Sinking our teeth into Costello syndrome: Ras signaling regulates enamel deposition in humans and mice.
Goodwin A1, Oberoi S1, Charles C1, Groth JC1, Fairley CF1, Chen X2, Fagin JA2,3, Rauen KA4,5, and Klein OD1,4
1Department of Orofacial Sciences, UCSF, San Francisco, CA 2 Human Oncology and Pathogenesis Program, Memorial Sloan Kettering Cancer Center NY, NY 3 Department of Medicine, Memorial Sloan Kettering Cancer Center NY, NY 4Department of Pediatrics, Division of Medical Genetics, UCSF, San Francisco, CA 5 UCSF Helen Diller Family Comprehensive Cancer Center, San Francisco, CA
Ras/MAPK signaling is critical in animal development, and receptor-tyrosine kinase signaling, which activates Ras signaling, is known to play an important role in tooth development. Our previous work has shown that increasing Ras/MAPK signaling by inactivating Sprouty genes adversely affects tooth morphogenesis.
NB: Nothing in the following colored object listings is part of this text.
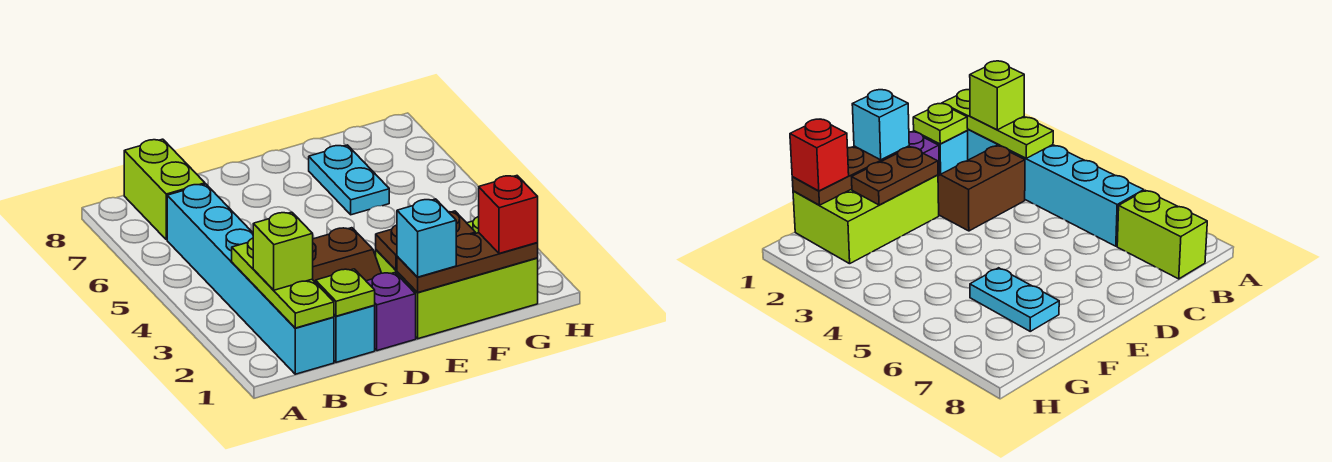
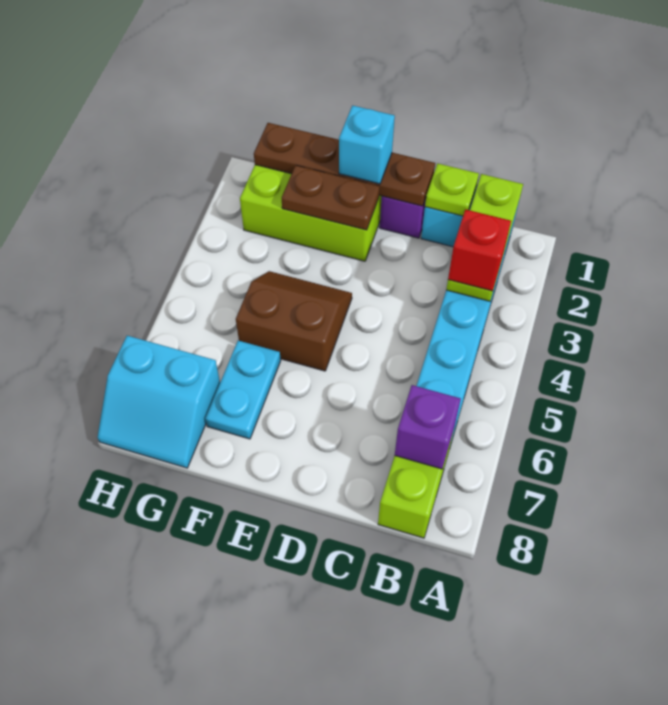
lime brick B2 level 3 -> none
none -> purple brick B7 level 2
brown slope C2:D3 level 1 top 3 -> brown slope E4:F5 level 1 top 5
brown plate E1:G1 level 2 -> brown plate D1:G1 level 2
red brick G1 level 3 -> red brick B3 level 3
none -> cyan slope G7:H8 level 1 top 7

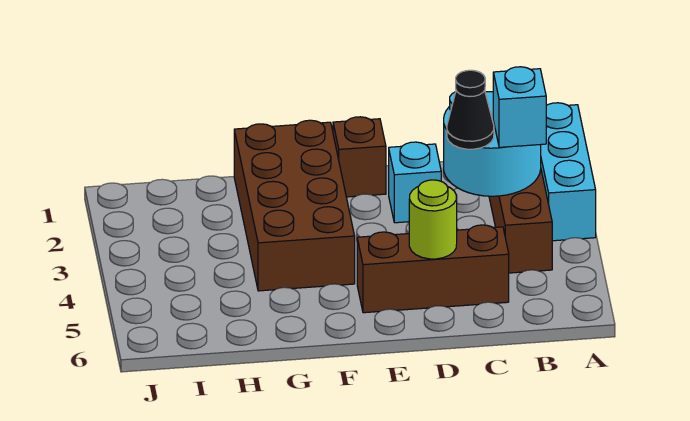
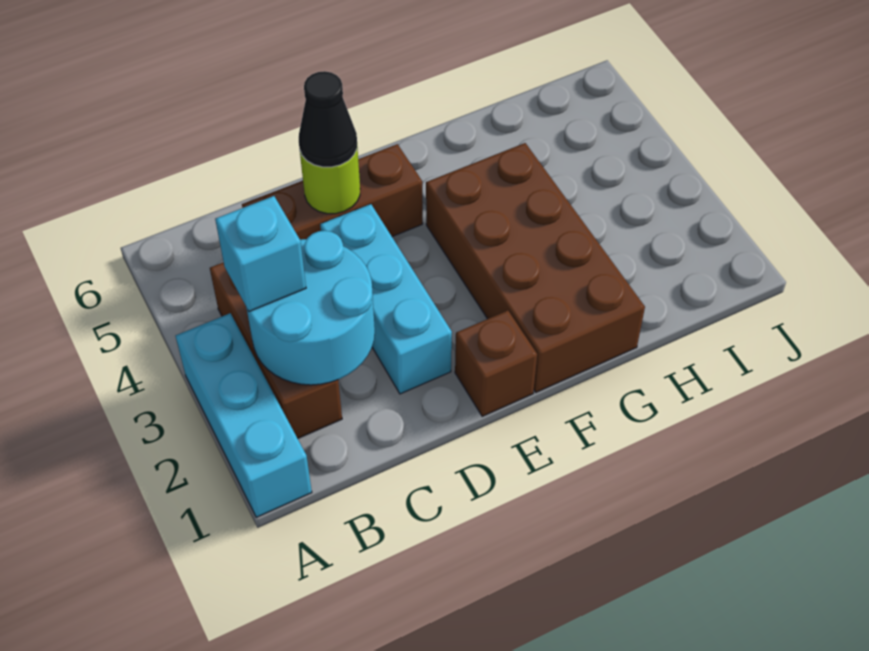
black cone C3 level 3 -> black cone D5 level 3
cyan brick D2 level 1 -> cyan brick D2:D4 level 1

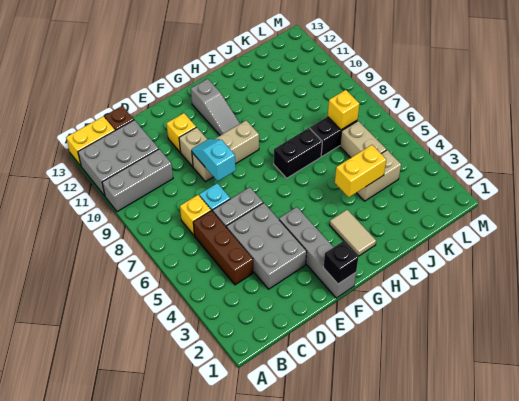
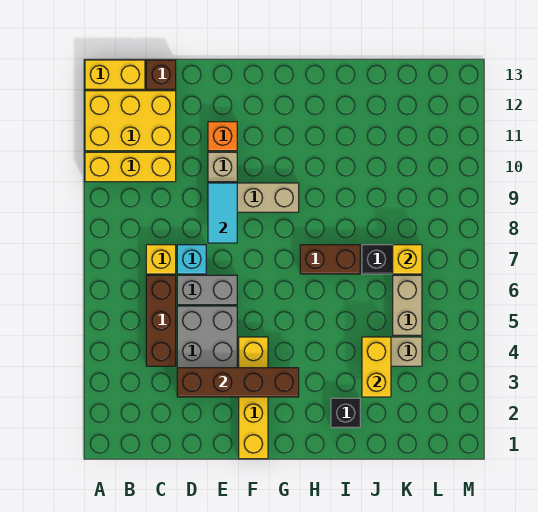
grey brick A10:C10 level 1 -> yellow brick A10:C10 level 1
grey brick A11:C12 level 1 -> yellow brick A11:C12 level 1
none -> brown brick D3:G3 level 2
cyan slope E8:E9 level 2 top 8 -> cyan tile E8:E9 level 2
yellow brick E11 level 1 -> orange brick E11 level 1
grey brick F1:F4 level 1 -> yellow brick F1:F4 level 1
black brick F1 level 2 -> black brick I2 level 1
grey slope G10:G12 level 1 top 12 -> none
tan tile H2:H3 level 1 -> none
black brick H7:I7 level 1 -> brown brick H7:I7 level 1
yellow brick I4:J4 level 2 -> yellow brick J3:J4 level 2

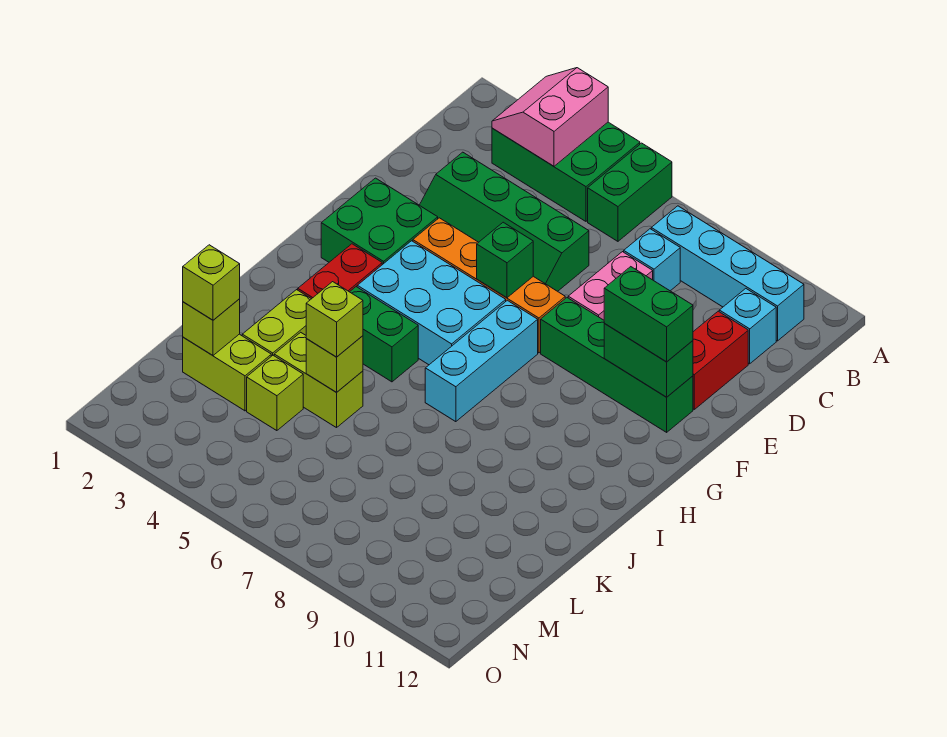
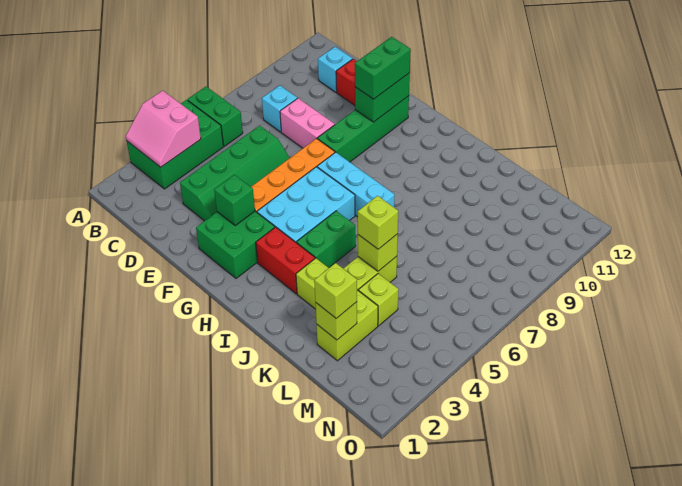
cyan brick B8:B11 level 1 -> none
green brick F6 level 2 -> green brick F3 level 2

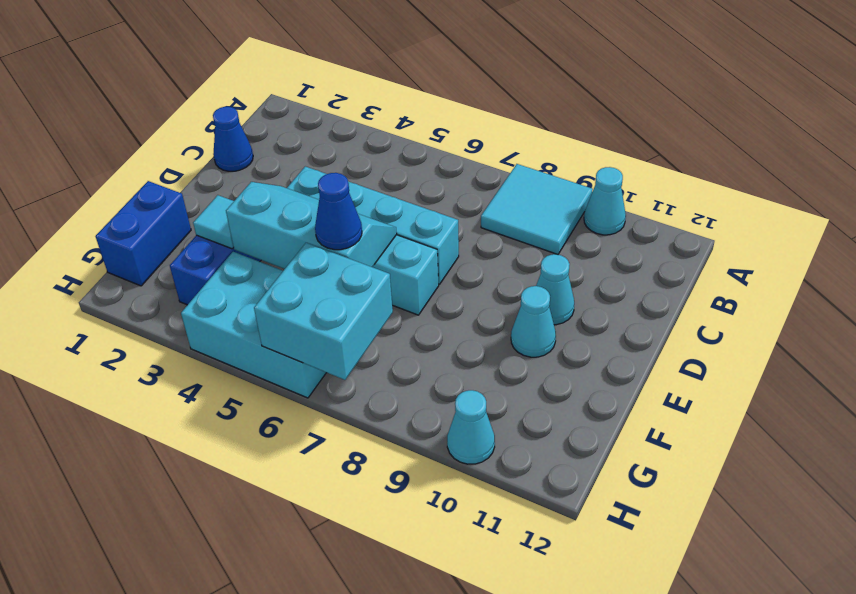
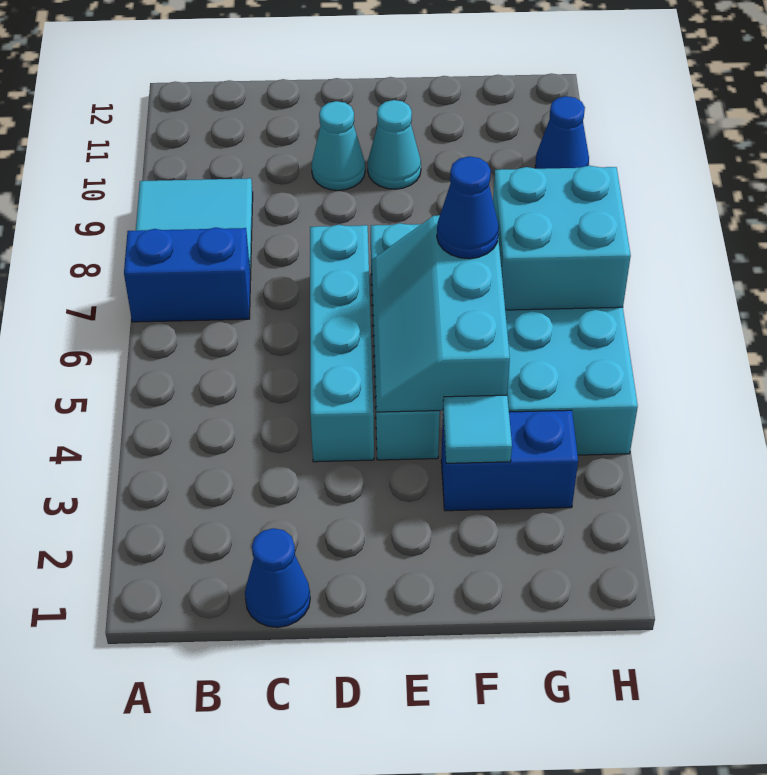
cyan cone A10 level 1 -> none
blue brick F1:G1 level 1 -> blue brick A7:B7 level 1
cyan cone H10 level 1 -> blue cone H10 level 1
Here, we directly examined the effects of activating Ras/MAPK signaling in both humans and mice. Costello Syndrome (CS) is caused by a heterozygous de novo germline mutation in HRAS that results in a constitutively active Ras protein. We examined a cohort of CS patients at the 2009 Costello Syndrome International Conference and identified a number of craniofacial and dental anomalies. The most striking finding was that a large majority of patients presented with a pronounced enamel defect. Micro computed tomography of exfoliated primary teeth from CS patients showed a significant decrease in enamel thickness compared to controls. We next examined the CS mouse model and found that the mice also had an enamel defect. Further inspection revealed disorganization of the ameloblasts in the mouse incisor. We are currently studying cell proliferation and polarity of the amelobasts in the mutant mice incisors and using an ameloblast-like cell line. Together, our studies point to a role for Ras signaling in regulation of cell polarity and deposition of mineralized matrices.